Twitter is weird. I have to say, I do not understand Twitter. I was doing some research with it and I discovered something slightly surprising. Check out this ugly command line. (Or safely ignore it.)
for N in {1..1000}; \
do ( \
T=$(sort -R $WORDS | grep -v "'"| head -n1)$(( $RANDOM % 10 ));\
set -o pipefail; \
echo -n ${T}: ; \
if wget -qO- https://twitter.com/${T} \
| sed -n -e "/Account suspended/s/^.*$/suspended/p" \
-e "/>Joined/s/^.*$/active/p"; \
then true; \
else echo "none"; fi ;) \
| tee -a result ; done
It produces a random word plucked from my Linux spelling dictionary
(WORDS=/usr/share/dict/words
).
Then that word is appended with a random digit (0-9). The result,
something like "plateau4" or "spryest9", is used as a Twitter account
which I then try to access. I check if the account is "active",
"suspended", or "none". None means that the random string turns out to
not really even be an account. Of course this implementation goes slow
because of the shuffling of the dictionary every time but I left that
alone to not give Twitter a reason to block me. I did this 1000 times.

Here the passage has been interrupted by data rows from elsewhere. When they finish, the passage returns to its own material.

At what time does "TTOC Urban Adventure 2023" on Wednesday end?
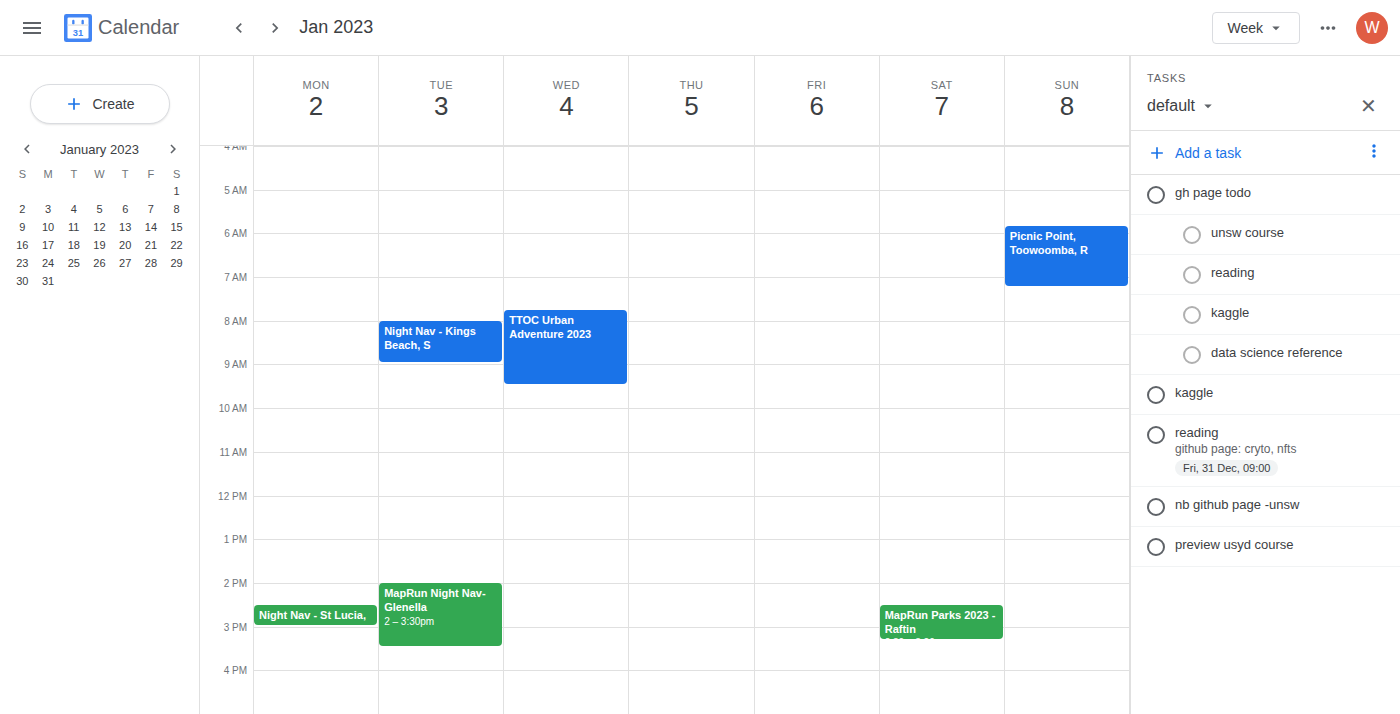
9:30 AMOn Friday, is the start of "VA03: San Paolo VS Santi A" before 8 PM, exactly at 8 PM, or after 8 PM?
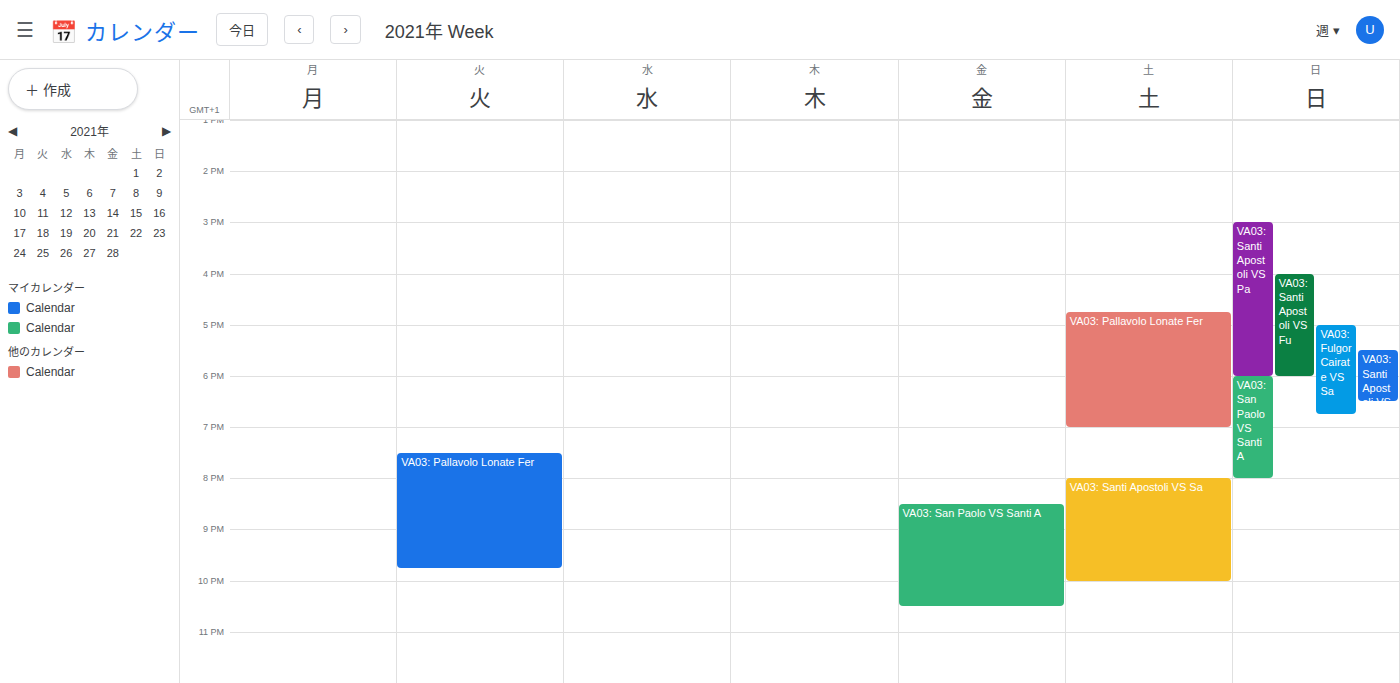
8:30 PM -- after 8 PM, 30 minutes below the 8 PM line."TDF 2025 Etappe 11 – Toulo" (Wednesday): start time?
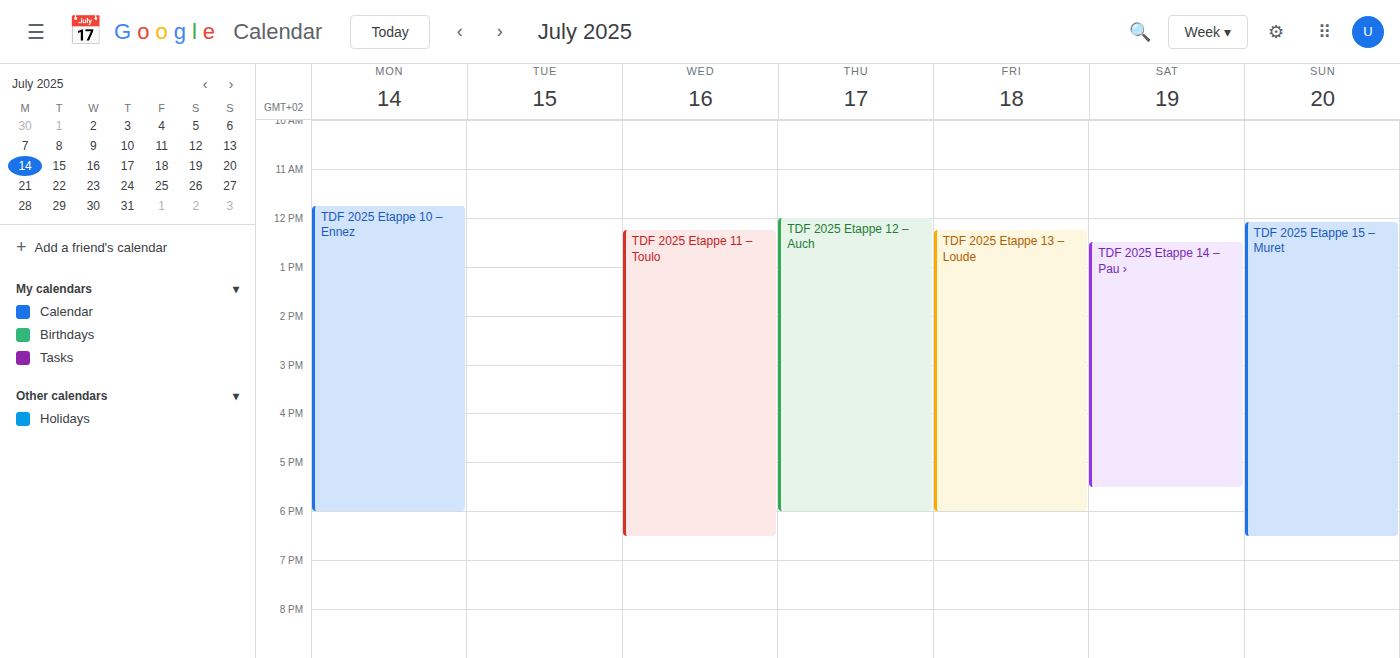
12:15 PM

Now is a good time to use my Unix pie chart trick with something like this.
cut -d: -f2 result | sort | uniq -c | pie
Which produces the following.
Are there really so many suspended accounts? I’m sure someone went through long ago with a script much like mine and made a bunch of accounts. (Don’t they have captchas or something?) But if Twitter could suspend them, presumably for having some sign that they were created by a bot, couldn’t they then release them back into the namespace pool? Seems strange to me. Although I was working on a different piece of research which I may write more about later, my original hypothesis, that "Twitter is weird", has not been falsified.